6.NS.7 – Understand ordering and absolute value or
rational numbers.
6.NS.7 a. – Interpret statements of inequality as statements
about the relative position of two numbers on a number
line diagram. For example, interpret -3 > -7 as a statement
that -3 is located to the right of -7 on a number line
oriented from left to right.
 By the end of the class discussion, students will be able to
compare two numbers on a number line based on their
location.
 After completing 30 problems on comparing positive and
negative integers, students will be able to express the
comparison of two numbers using inequality symbols.
 After watching the teacher model plotting integers on a
number line, students will be able to graph an inequality
statement on a number line.
6.NS.7 b. – Write, interpret, and explain statements of order
for rational numbers in real-world contexts. For example,
write -3C > -7C to express the fact that -3C is warmer
than -7C.
 After working with other students solving inequalities in
real-world math problems, the student will be able to
explain inequalities used in real-world situations.

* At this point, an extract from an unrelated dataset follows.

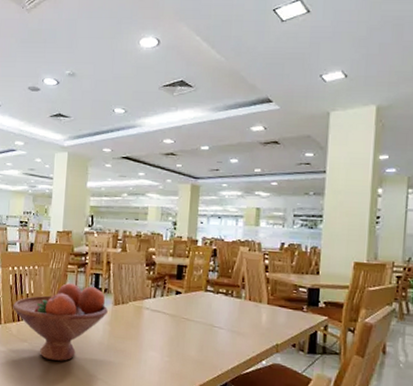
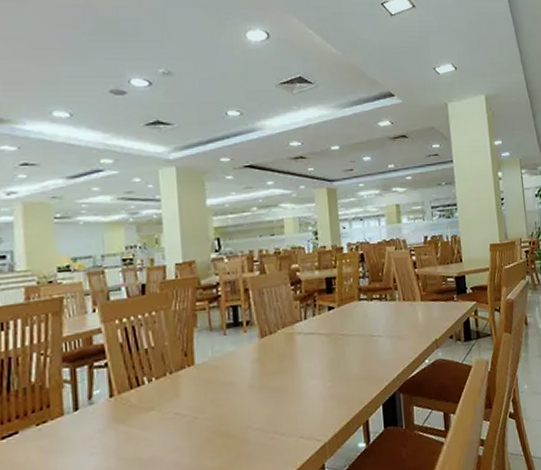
fruit bowl: present [13,282,108,361] -> none [127,322,254,424]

6.NS.7 c. – Understand the absolute value of a rational
number as its distance from 0 on the number line;
interpret absolute value as magnitude for a positive or
negative quantity in a real-world situation. For example,
for an account balance of -30 dollars, write |-30| = 30 to
describe the size of the debt in dollars.
 After reading the definition of absolute value and
watching a video, the student will be able to define
absolute value.
 After completing 40 word problems on absolute value,
the student will be able to use absolute value to describe
magnitude or size in real-world situations.

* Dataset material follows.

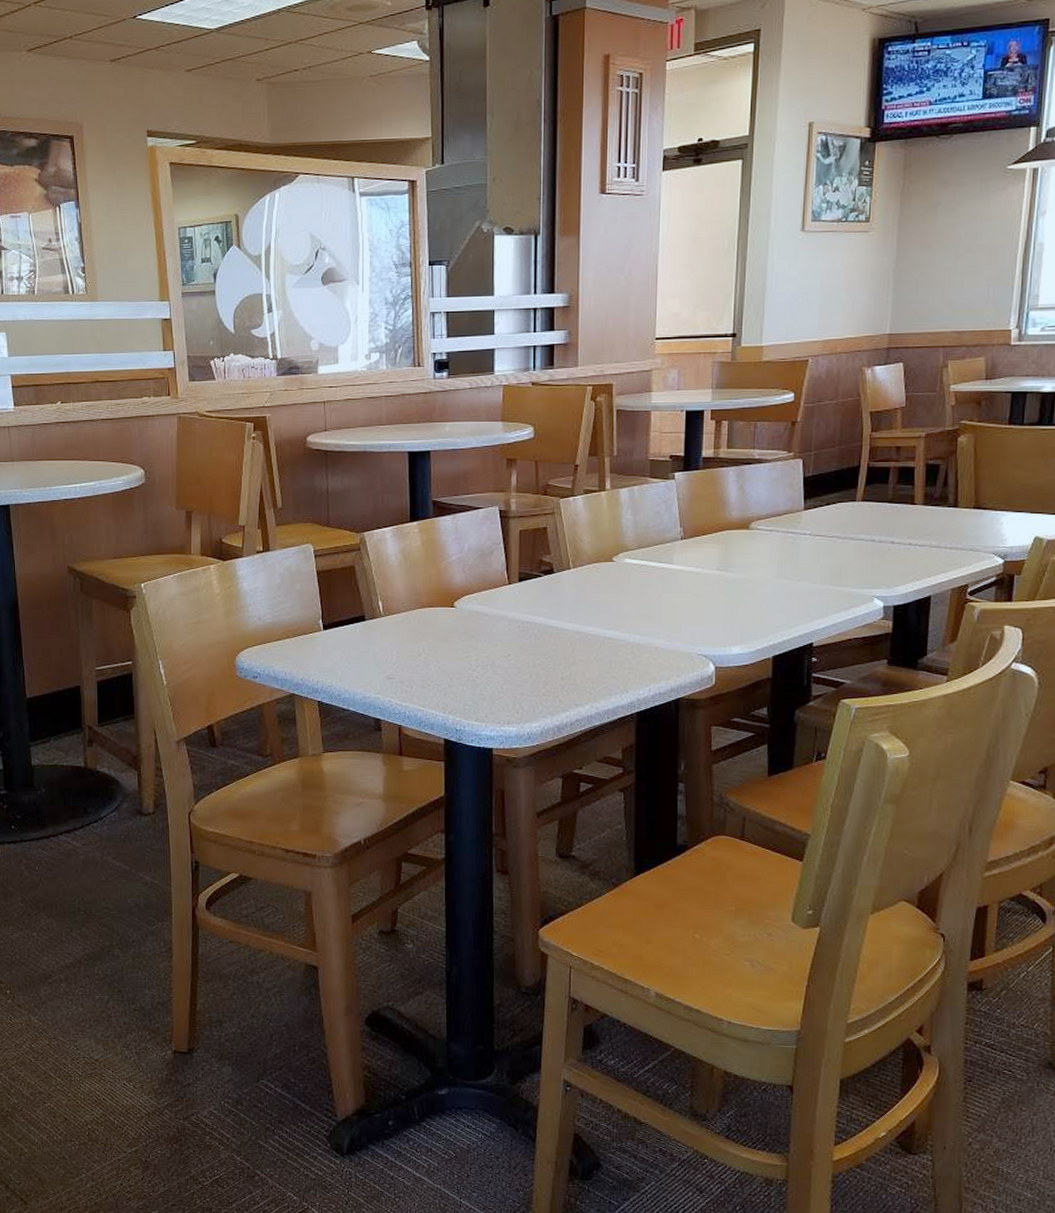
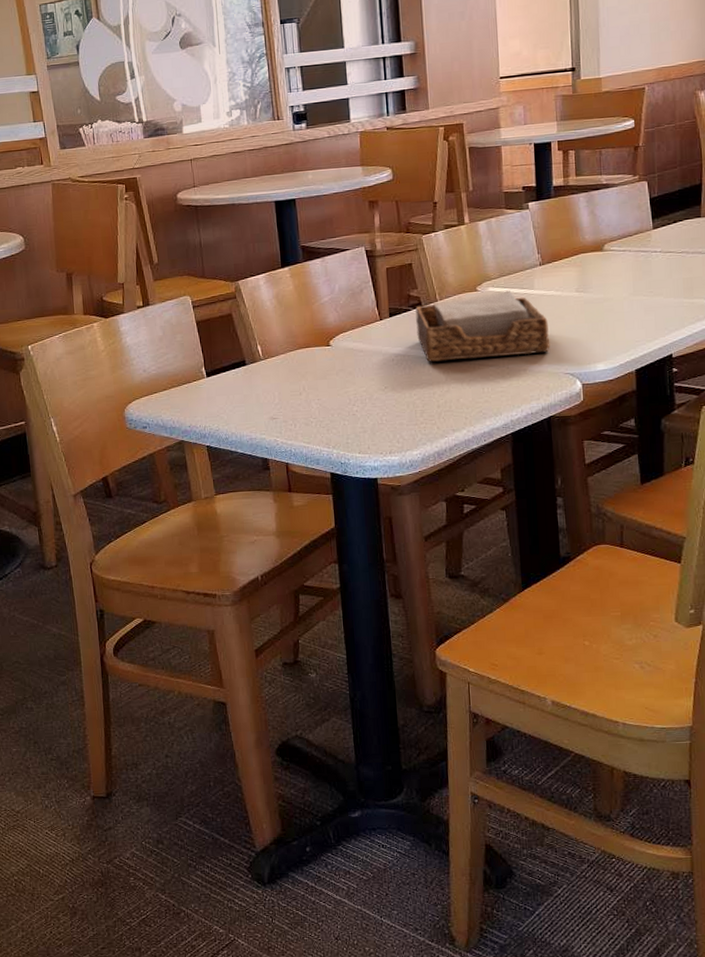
napkin holder: none [546,563,685,632] -> present [415,290,550,362]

6.NS.7 d. – Distinguish comparisons of absolute value from
statements about order. For example, recognize that an
account balance less than -30 dollars represent a debt
greater than 30 dollars.
 After practicing analyzing bank statements and bank
accounts, the students will be able to compare the use of a
signed number and the absolute value of a signed number
when referring to a real-world banking situation.

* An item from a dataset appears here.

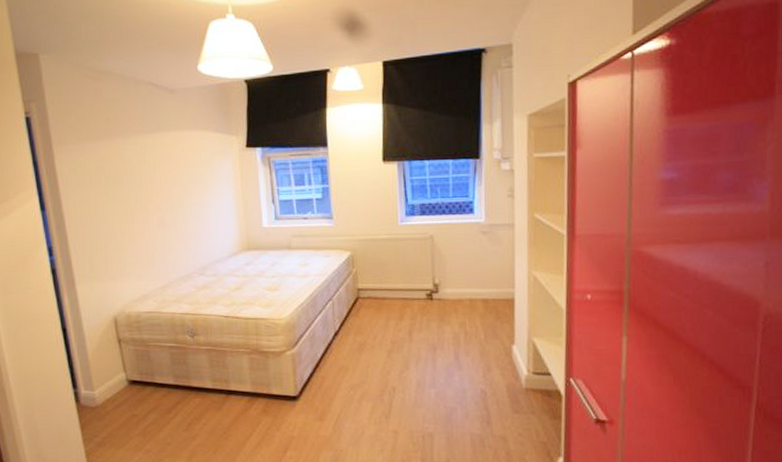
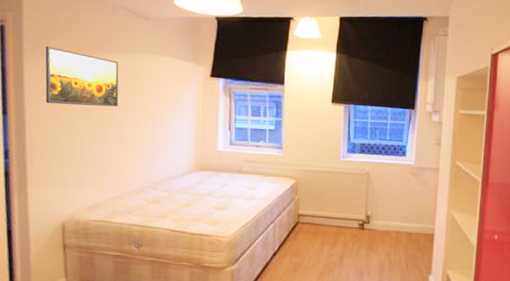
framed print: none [73,133,154,195] -> present [45,46,119,107]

6.NS.8 – Solve real-world and mathematical problems by
graphing points in all four quadrants of the coordinate
plane. Include use of coordinates and absolute value to
find distances between points with the same first
coordinate or the same second coordinate.
 After watching the teacher model real world graphing
problems using a coordinate plane, the student will be
able to solve real-world problems by graphing in all four
quadrants.
 After practicing analyzing ordered pairs in all four
quadrants of a coordinate plane, the student will be able
to use absolute values to find the distance between points
with the same first or second coordinate.